__Textauszug__.

Seither ist einiges geschehen, wie eine Analyse des Mercator Institute for China Studies zeigt. So organisieren die fünf Staatschefs nicht nur regelmäßige BRICS-Gipfel, die im politischen Diskurs mit den westlichen G7-Treffen gleichgesetzt werden. Darüber hinaus haben die Staaten mehrere handels- und finanzpolitische Abkommen vorangetrieben, um ihre Abhängigkeit vom Westen zu verringern.

Als Meilenstein ist hier die Gründung der New Development Bank (NDB) zu nennen, die oft als Pendant zur Weltbank bezeichnet wird. Ziel der NDB ist es, Schwellenländer mit Krediten für Infrastrukturinvestitionen in Straßen, Telekommunikation oder Elektrizität zu unterstützen. Darüber hinaus haben die BRICS-Staaten 2014 einen finanziellen Reservepool eingerichtet, um in Krisenzeiten schwächelnde Staaten unterstützen zu können – ähnlich wie es der Internationale Währungsfonds tut.

Geplant ist zudem eine eigene Rating-Agentur, um nicht mehr so stark auf amerikanische Agenturen wie Moody’s oder Standard & Poor’s angewiesen zu sein. Dabei betonen die BRICS-Staaten stets, etablierte Strukturen wie den IWF oder die Weltbank nicht abschaffen, sondern nur ergänzen zu wollen.

Trotz solcher gemeinsamen Errungenschaften gibt es allerdings auch Trennendes innerhalb des BRICS-Bündnisses. In den vergangenen Jahren kam es zu einer erheblichen Machtverschiebung innerhalb der Staatengemeinschaft, weil Länder wie Russland, Brasilien oder Südafrika mit wirtschaftlichen Problemen kämpften, während China sich immer stärker als Weltmacht etablierte. In einer Analyse der Stiftung Wissenschaft und Politik von 2017 heißt es: „Tatsächlich aber verstehen die Führungen in Brasilia, Delhi, Moskau und Pretoria die Staatengruppe immer weniger als Fünfeck nicht-westlicher Kooperation, sondern auch dezidiert als Plattform für das Management ihrer sich wandelnden Beziehungen zu Peking.“

Und diese Beziehungen sind keinesfalls immer konfliktfrei. So standen sich erst 2017 indisches und chinesisches Militär am Himalaya gegenüber. Der Auslöser: Die chinesische Regierung hatte begonnen, eine für sie strategisch wichtige Straße durch Bhutan zu bauen, ein Land, das militärisch und wirtschaftlich eng mit Indien verbunden ist. Darüber hinaus schaut die indische Regierung schon länger skeptisch auf die chinesischen Pläne rund um den Seidenstraßen-Ausbau, da sie fürchtet, dass durch die Routenführung ihr Erzfeind Pakistan gestärkt werden könnte. Und weil China zudem in Myanmar und Bangladesch Tiefseehäfen errichtet, fühlt sich Indien in wachsendem Maße umzingelt.

__Datensatzauszüge__.
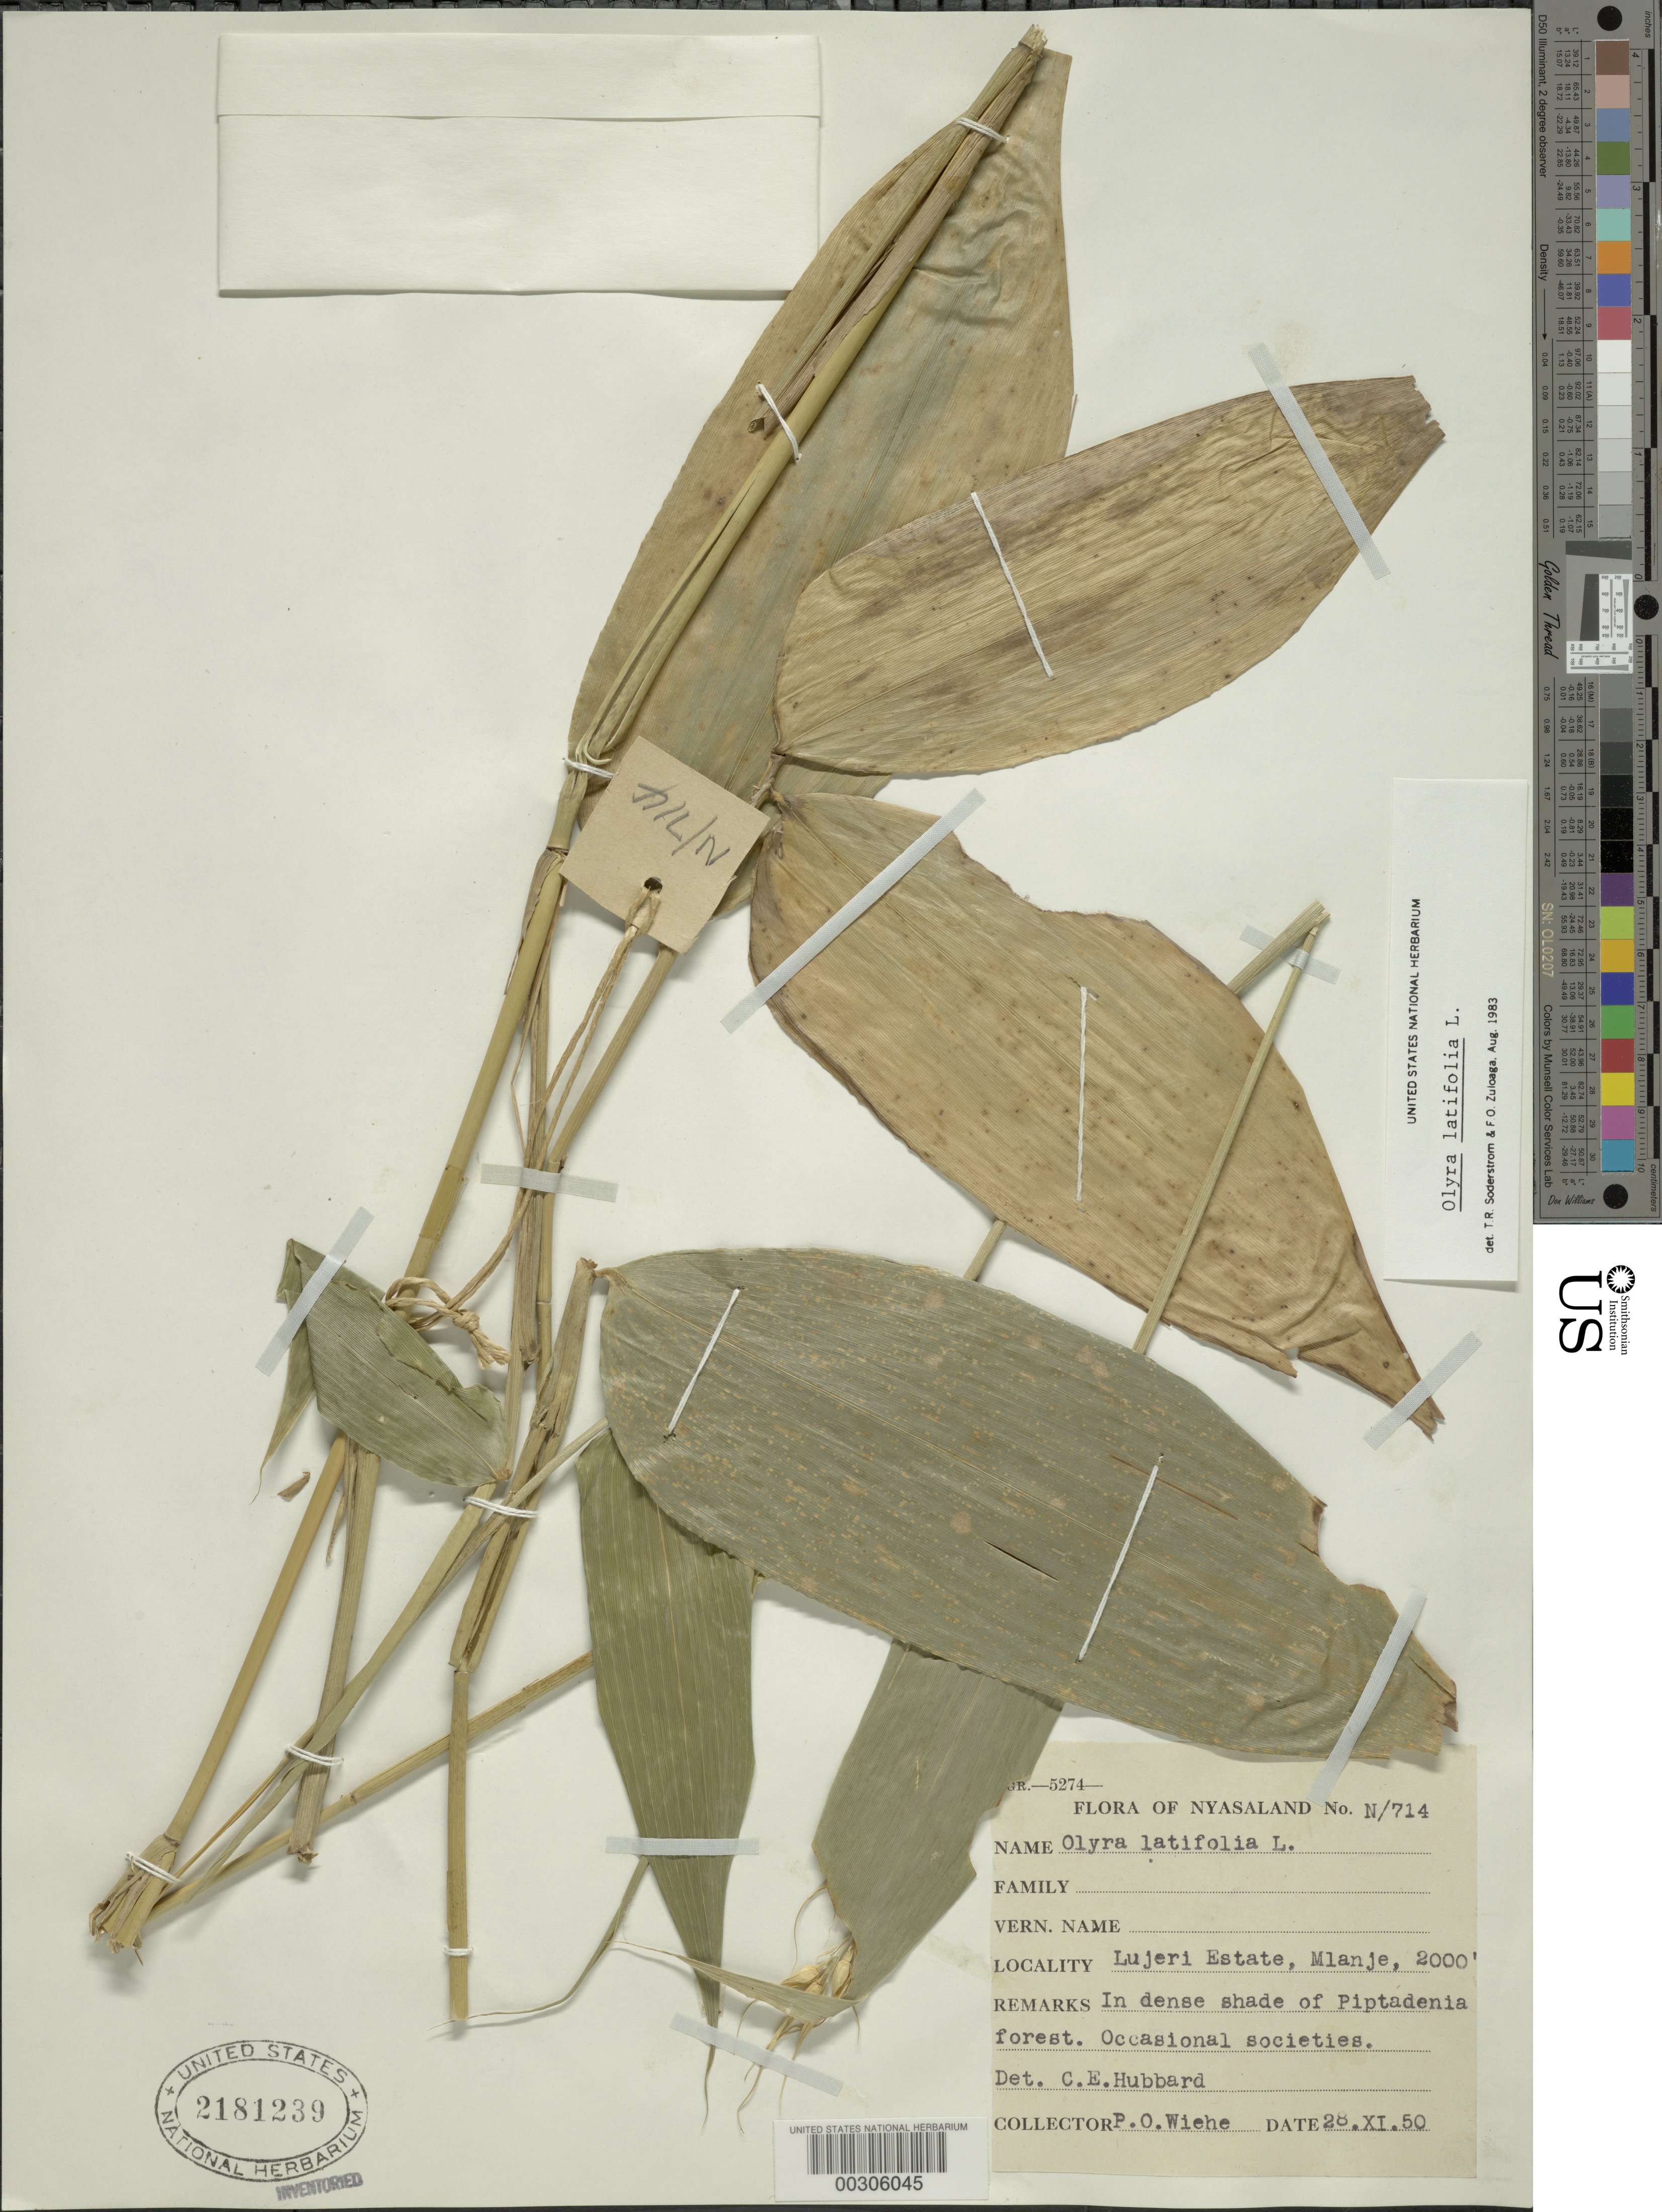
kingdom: Plantae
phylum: Tracheophyta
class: Liliopsida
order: Poales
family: Poaceae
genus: Olyra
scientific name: Olyra latifolia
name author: L.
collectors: P. Wiehe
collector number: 714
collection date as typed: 28 Nov 1950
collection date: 1950-11-28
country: Malawi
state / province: Southern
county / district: Mulanje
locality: Lujeri estate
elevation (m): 610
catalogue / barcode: US 2181239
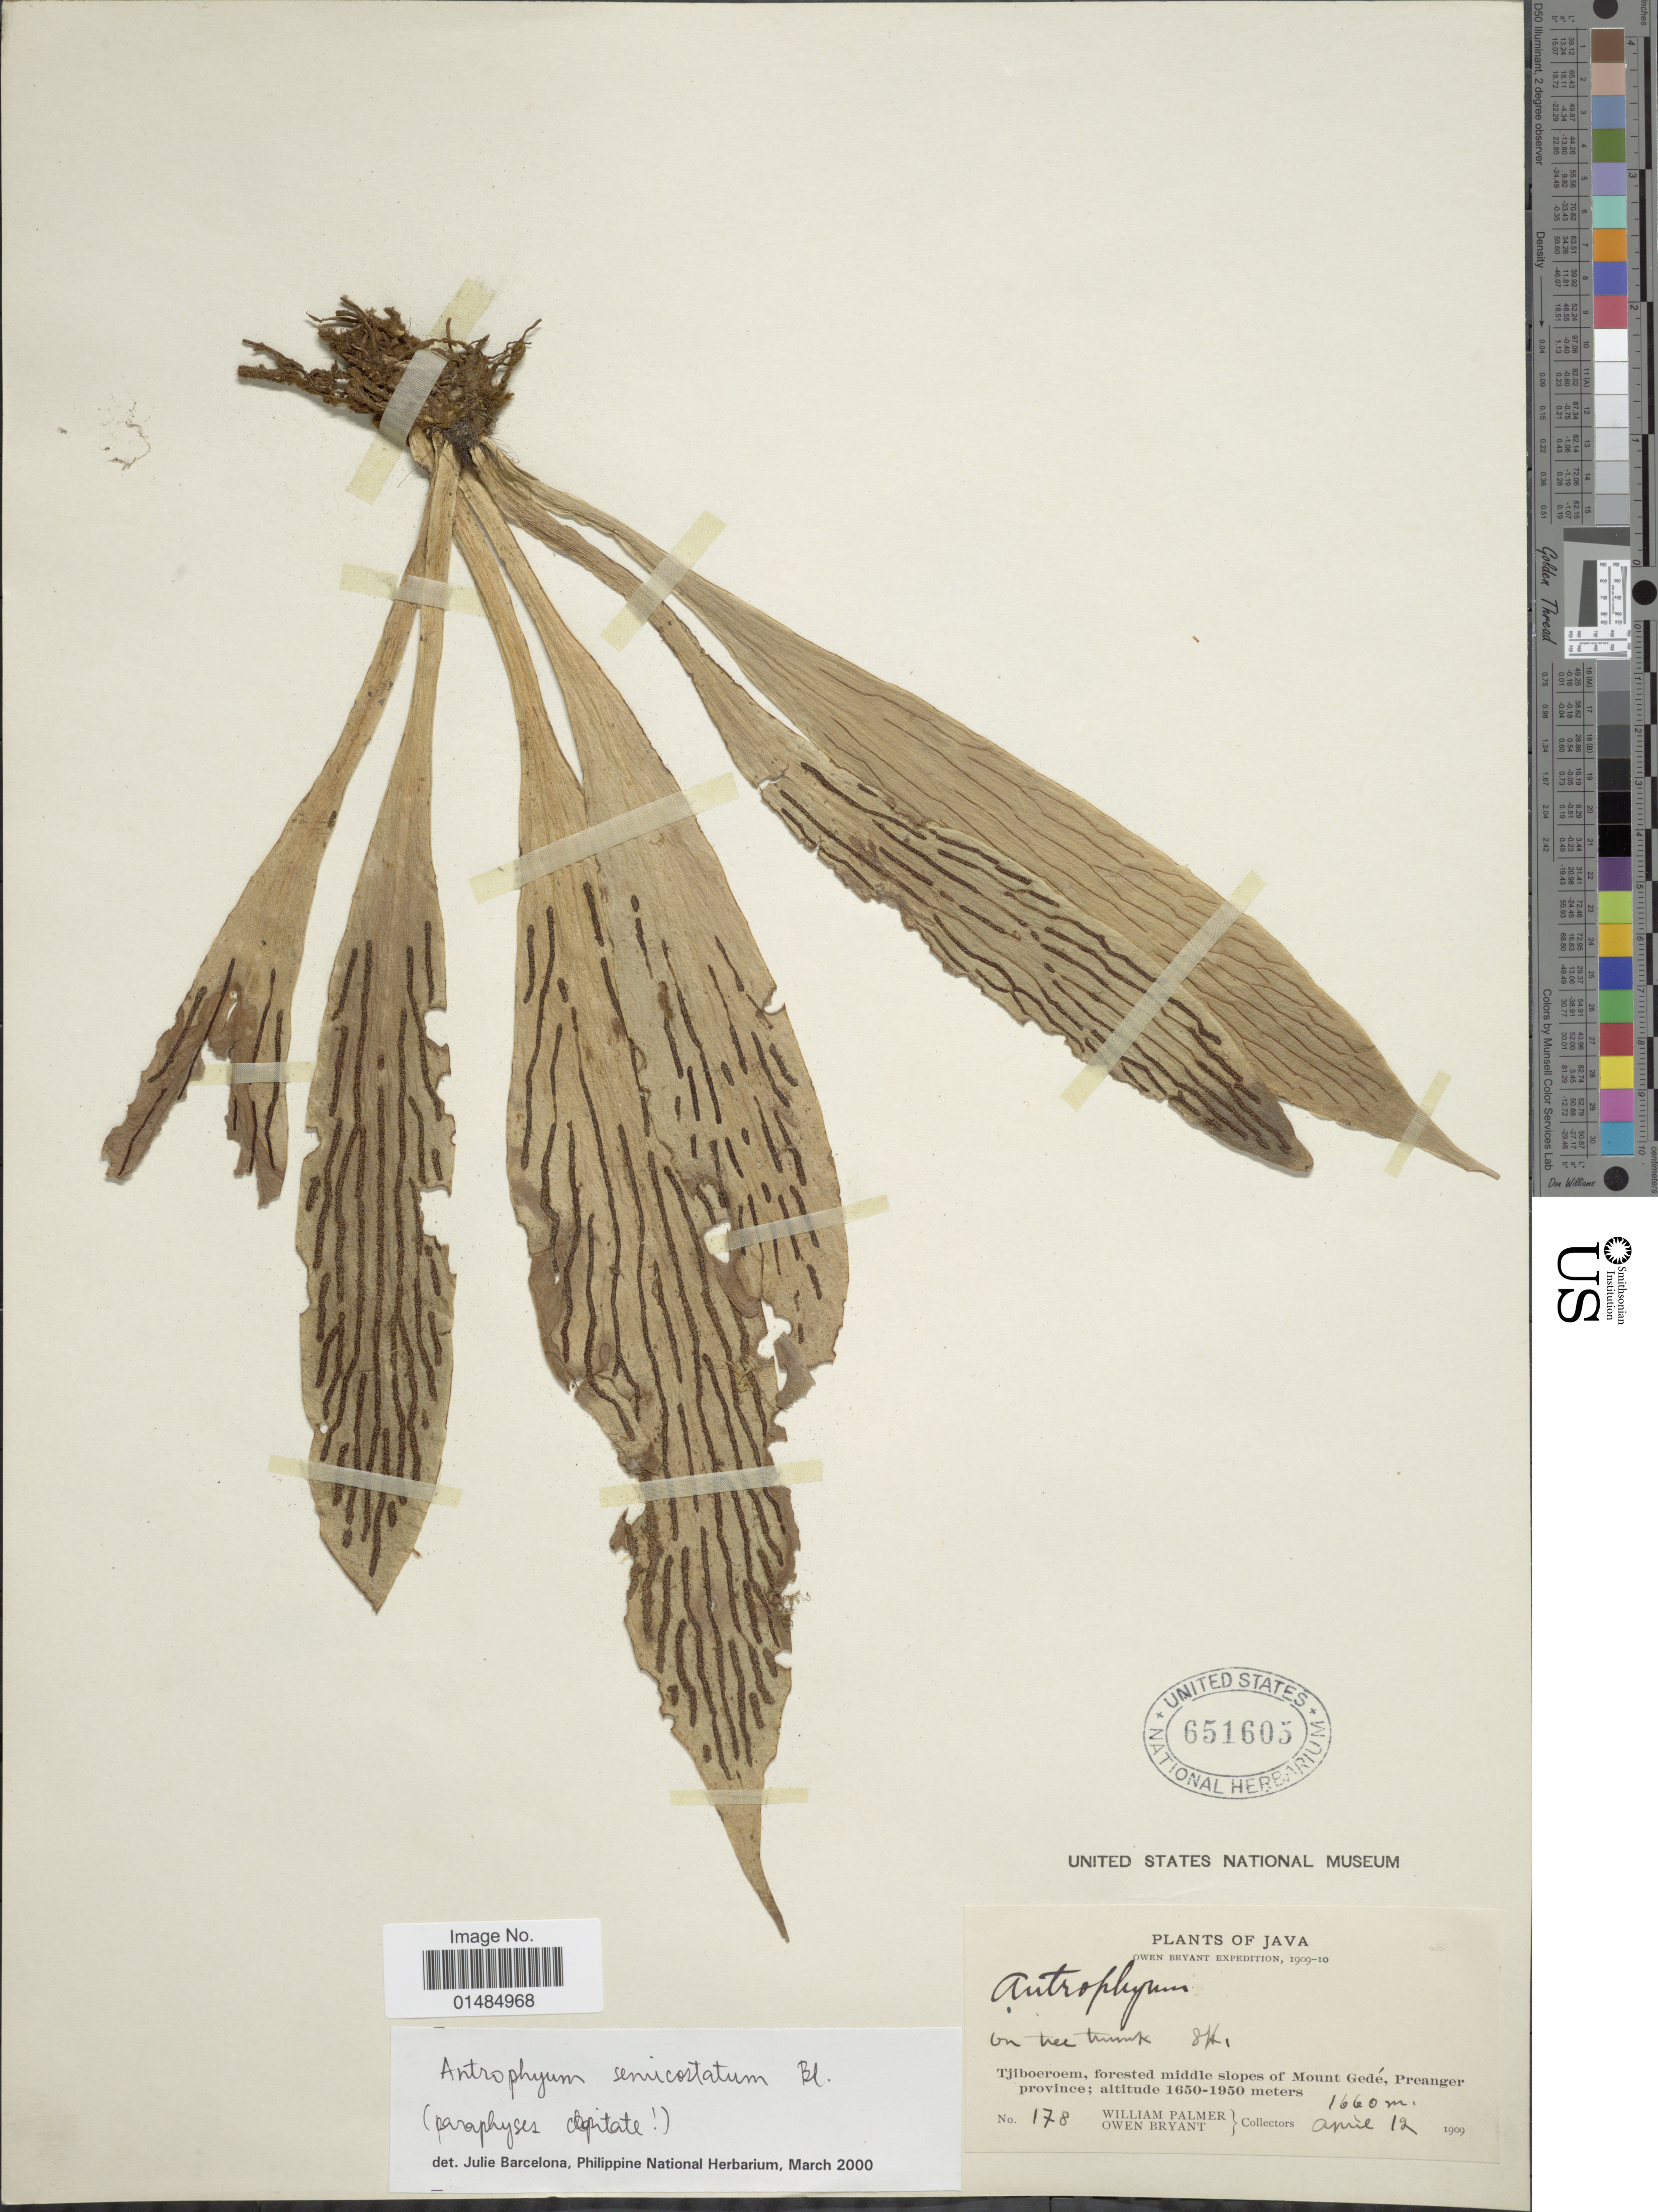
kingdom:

__Aufgaben__.
1. Was sagt der Text über die BRICS-Staaten dazu?
(a) Wofür soll die New Development Bank Schwellenländern Kredite geben?
(b) In welchem Jahr richteten die BRICS-Staaten einen finanziellen Reservepool ein?
(c) In welchen Ländern errichtet China Tiefseehäfen?
2. Führe den Text über die BRICS-Staaten im Anschluss an seinen letzten Satz weiter.
Die Einträge spielen hierfür keine Rolle.

__Lösungen__.
1.
(a) Für Infrastrukturinvestitionen in Straßen, Telekommunikation oder Elektrizität.
(b) 2014.
(c) In Myanmar und Bangladesch.

2.
Abgesehen vom Interesse an nichtwestlicher Kooperation sind die politischen Gemeinsamkeiten zwischen den BRICS-Staaten grundsätzlich überschaubar. So heißt es in einer Analyse des Hamburger GIGA-Instituts von 2015: „Bei den Themen Handel, Klimawandel und nukleare Nichtweiterverbreitung lässt sich ein zunehmendes Auseinanderdriften der Positionen feststellen.“

Zwar sei die Bedeutung der BRICS in den vergangenen Jahren gewachsen – nicht nur in Bezug auf die Institution, sondern auch mit Blick auf den Einfluss der einzelnen Mitgliedstaaten. Doch die Hoffnung, dass die BRICS-Länder die Welt grundlegend verändern würden, habe sich nicht erfüllt. Das sei kein Grund, den Abgesang auf die BRICS anzustimmen, so das Fazit der GIGA-­Autoren – aber doch Anlass, allzu euphorische Erwartungen durch einen nüchtern-realistischen Blick zu ersetzen.

Von einem übertriebenen Optimismus hat sich inzwischen auch Goldman Sachs wieder verabschiedet. 2015 legte die Bank ihren verlustbringenden BRICS-Fonds mit einem breiter aufgestellten Schwellenländerfonds zusammen. Die Zeiten für die ganz großen Renditen in den BRICS-Staaten sind aus ihrer Sicht offenbar passé.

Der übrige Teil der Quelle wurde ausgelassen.